You may want to change the world with some amazing people but there are criteria you are going to need to meet to ensure you are aligning with your dream company’s needs. Amongst a lot of variables such as each party’s ambitions and goals there has to be some clear overlap that benefits an employer by hiring you.
Remember, it’s you who typically wants to get into their company!
Ensuring a baseline of intellectual firepower in all employees will give confidence that as a whole they will continue to be able to face and overcome any novel problems with confidence. Interestingly this doesn’t necessarily come from experience or even from getting top grades at a top school, smart people are just really good at spotting other smart people and they believe that raw talent can learn anything.
An interesting point is that all companies tell me they are an ‘A grade’ team, this of course is not the reality. You may have to accept that your intellectual firepower is fixed within you but so is everyone else’s, if you don’t cut it somewhere you will elsewhere and it is all very subjective. Remember about needing the intellectual balance amongst smart peers!
Interviewers will assess your knowledge of the fundamentals as a strong hiring signal regardless of who you are. Don’t forget, you can teach yourself this knowledge and I have seen self-taught software engineers or those from mathematics and physics backgrounds fly through such interviews.
The way you have learnt to code and who has assessed your code over your personal or professional programming career will influence the habits you have got into. I have had dozens of ex-Google and Facebook employees fail interviews due to writing poor or ‘hacky’ code, then super smart coders with excellent fundamental knowledge who just over-engineered solutions. This is the part you really cannot take a short-cut through, you need to put in the hours and have your code reviewed by people whose opinion matters.
The good thing is no matter who you are or where you are in the world, nothing is stopping you from continuing to learn, practice and get your code out there. Blog, dump, fork, share and post wherever you can to ensure you are continually learning, improving and getting your code reviewed. Inevitably you will be sat in a technical interview and you don’t want to let all your awesome theoretical knowledge down by not realizing your code sucks.
This is where your dreams, wants and desires that we have dissected come up to bite you on the ass. You are not trying to work in research or for a billionaire’s side project. More often than not, regardless of how well the company PRs itself, you are applying to work at a private company that at the end of the day needs to drive revenue and generate profits to enable it to do what it does day to day. Yes, ideally you will find the companies that want to remain profitable to fund their activity rather than the other way round.
Regardless, these are businesses and you are an employee of that business. You have your part to play in their greater goal which along the way should allow you to realise your ambitions. ‘She just gets it’, ‘he is very commercial’… is the sort of interview feedback that gets me out of bed in the morning. Requiring minimal time investment and attention to be very productive means you will very likely outshine the top achievers across intellectual firepower or fundamental knowledge. Be motivated and pulling in the same direction as the company. Be the employee you would want to hire into your own business.

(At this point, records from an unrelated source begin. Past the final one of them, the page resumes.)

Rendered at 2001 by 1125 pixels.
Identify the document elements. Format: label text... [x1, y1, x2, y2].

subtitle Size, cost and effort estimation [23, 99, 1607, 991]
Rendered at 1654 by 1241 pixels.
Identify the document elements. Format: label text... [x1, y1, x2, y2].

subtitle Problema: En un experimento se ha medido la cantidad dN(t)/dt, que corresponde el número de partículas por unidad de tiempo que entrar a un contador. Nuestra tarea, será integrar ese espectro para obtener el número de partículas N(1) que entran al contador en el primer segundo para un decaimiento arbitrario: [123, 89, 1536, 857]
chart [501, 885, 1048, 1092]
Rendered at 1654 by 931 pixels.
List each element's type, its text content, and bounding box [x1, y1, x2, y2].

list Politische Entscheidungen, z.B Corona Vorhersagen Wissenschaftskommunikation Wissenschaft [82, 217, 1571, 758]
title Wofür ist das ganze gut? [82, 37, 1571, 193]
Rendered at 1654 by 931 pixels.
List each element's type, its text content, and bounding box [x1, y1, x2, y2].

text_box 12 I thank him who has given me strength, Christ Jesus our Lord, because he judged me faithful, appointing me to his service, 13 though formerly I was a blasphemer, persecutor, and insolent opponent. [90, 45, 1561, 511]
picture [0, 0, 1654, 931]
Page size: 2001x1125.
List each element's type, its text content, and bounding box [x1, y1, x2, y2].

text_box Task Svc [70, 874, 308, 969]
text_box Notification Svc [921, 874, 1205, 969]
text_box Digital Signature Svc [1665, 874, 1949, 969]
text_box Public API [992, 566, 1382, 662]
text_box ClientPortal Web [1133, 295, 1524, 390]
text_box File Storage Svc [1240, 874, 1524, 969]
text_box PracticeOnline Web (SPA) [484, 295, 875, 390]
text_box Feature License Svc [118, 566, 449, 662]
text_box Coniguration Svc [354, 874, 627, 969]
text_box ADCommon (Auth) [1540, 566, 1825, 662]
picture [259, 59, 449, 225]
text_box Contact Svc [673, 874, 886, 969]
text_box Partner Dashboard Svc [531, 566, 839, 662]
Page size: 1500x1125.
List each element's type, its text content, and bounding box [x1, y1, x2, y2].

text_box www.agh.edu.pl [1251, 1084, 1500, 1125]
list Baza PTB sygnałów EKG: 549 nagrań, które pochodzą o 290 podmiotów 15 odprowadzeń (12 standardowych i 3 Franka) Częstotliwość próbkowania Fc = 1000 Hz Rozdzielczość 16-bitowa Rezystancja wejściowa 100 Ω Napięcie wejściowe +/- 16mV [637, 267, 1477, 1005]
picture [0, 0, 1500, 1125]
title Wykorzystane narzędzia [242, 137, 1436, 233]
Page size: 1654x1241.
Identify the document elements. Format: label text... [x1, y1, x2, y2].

Regardless of your perception of your dream company the reality may be quite different, the grass is always greener and you need to think about what will actually make you happy on a day to day basis. There is nothing wrong with having aspirations but there are a lot of factors contributing to happiness and you need to fit into a commercial world. You do need to shape your skills and attributes to ensure you are aligning with the needs of your most desired companies whilst letting your passion and enthusiasm shine. You are being assessed on intellectual potential, your academic study of the topics at hand, your ability to deliver high quality code and to be able to do this in a reliable way as a ‘commercial’ and productive employee.
In return you will get to work with incredible people where you will always be learning. You will get a sense of satisfaction from delivering high quality work, no matter what your company does you will feel proud of this work, this will make you critical to the business’ function, your company will not want to lose you and will compensate you well.
This is a narrow view of some of the most technically advanced firms out there and not representative of the wider market. I hope this insight helps.